Russell Holly, respected Android community member and contributor to Geek.com and AndroidSpin, wrote:

“Everybody with access to a web browser over the last week or so has undoubtedly seen the recent upheaval about Carrier IQ. The truth is, Carrier IQ has been around for quite some time. It is one of the nastier examples of bloatware installed by carriers, and it is more than likely something that will always be there in some form or fashion. That is, as long as your phone is running the OEM provided version of Android.

As this version of Android is based entirely on work from the Android Open Source Project, the CyanogenMod team would like to assure everyone that Carrier IQ has never, and will never be a part of our Operating System. There is no risk of this kind of software to ever be shipped as a part of CyanogenMod, period. Please, take it upon yourselves to educate anyone who is concerned about Carrier IQ, and offer them CyanogenMod as the only real opt-out they are likely to get any time soon.”

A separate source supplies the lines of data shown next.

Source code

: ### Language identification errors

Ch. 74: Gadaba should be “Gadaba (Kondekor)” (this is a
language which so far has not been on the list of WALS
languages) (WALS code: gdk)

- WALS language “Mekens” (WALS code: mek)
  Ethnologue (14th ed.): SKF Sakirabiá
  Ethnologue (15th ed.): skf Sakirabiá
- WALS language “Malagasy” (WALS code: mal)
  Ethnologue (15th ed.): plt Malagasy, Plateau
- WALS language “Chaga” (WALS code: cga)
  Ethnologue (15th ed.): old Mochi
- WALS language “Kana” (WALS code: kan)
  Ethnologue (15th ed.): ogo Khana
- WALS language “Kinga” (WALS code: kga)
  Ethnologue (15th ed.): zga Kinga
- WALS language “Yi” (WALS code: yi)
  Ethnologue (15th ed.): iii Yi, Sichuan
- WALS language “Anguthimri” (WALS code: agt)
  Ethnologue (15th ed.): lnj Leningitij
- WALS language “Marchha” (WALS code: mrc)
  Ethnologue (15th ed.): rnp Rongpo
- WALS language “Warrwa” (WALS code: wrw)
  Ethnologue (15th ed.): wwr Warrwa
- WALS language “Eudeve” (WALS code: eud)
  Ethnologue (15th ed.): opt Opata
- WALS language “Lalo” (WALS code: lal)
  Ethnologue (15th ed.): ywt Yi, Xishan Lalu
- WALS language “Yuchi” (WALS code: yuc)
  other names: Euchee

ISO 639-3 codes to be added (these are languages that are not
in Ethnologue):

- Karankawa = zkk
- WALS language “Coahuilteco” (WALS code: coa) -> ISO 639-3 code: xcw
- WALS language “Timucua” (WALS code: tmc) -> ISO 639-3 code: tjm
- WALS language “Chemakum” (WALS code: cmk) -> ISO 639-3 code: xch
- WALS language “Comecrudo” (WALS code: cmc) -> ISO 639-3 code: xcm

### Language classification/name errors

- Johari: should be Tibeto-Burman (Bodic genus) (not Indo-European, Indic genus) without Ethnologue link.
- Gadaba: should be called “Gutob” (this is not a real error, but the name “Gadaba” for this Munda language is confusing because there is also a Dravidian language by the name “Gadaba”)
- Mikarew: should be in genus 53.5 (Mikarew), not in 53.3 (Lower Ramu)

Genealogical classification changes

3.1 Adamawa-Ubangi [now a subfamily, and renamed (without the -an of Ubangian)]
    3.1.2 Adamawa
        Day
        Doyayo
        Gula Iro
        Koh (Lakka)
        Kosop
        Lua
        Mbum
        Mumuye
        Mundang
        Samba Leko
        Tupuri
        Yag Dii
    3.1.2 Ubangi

The implication in Holly’s words, hosted at the official Cyanogen website, is pretty clear. The CM team have little faith in the protestations from networks and CarrierIQ that the software is harmless to users, and don’t put a great deal of stock in trusting carriers not to pull the same stunt again.

Holly has cast doubt on the denial by Verizon that any of its phones use CarrierIQ, citing several URLs that indicate that the network may indeed have used the service in the past, or on devices that are not phones.

Indeed, Holly raises a fairly critical point, which is that regardless of what the software is doing, users have been treated with disregard approaching contempt by their vendors, being kept in the dark on a fairly fundamental issue — what is running on their personal phone?

As personal information gets more and more valuable, my gut feeling is that we will see many more instances of companies pulling manoeuvres that may not be illegal, but are certainly not what most users consider fair and open.

Taking control of our devices, by replacing the software that companies want us to use with code that is created and controlled by the community, may be the only option for those who still care about privacy.

CyanogenMod, which is based on the code Google releases as part of the Android Open Source Project (AOSP), was created as an alternative to the version of the operating system loaded as default by hardware vendors and network carriers. More information and installation instructions can be found at the Cyanogen website, or XDA Developers.